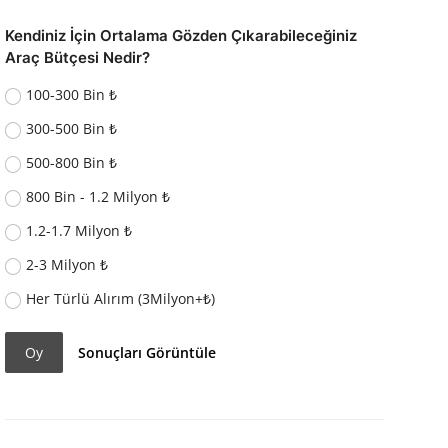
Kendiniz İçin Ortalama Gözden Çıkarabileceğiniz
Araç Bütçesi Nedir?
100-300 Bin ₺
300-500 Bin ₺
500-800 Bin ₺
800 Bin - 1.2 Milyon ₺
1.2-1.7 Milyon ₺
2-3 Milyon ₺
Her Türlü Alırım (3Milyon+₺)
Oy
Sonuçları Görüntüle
-*-*-
YOUR ASSIGNMENT
Write out the text of the items again, swapping "Bin" for "K" wherever it appears and keeping everything else the same. Leave the pictures out.

WRITTEN REPLY
Kendiniz İçin Ortalama Gözden Çıkarabileceğiniz
Araç Bütçesi Nedir?
100-300 K ₺
300-500 K ₺
500-800 K ₺
800 K - 1.2 Milyon ₺
1.2-1.7 Milyon ₺
2-3 Milyon ₺
Her Türlü Alırım (3Milyon+₺)
Oy
Sonuçları Görüntüle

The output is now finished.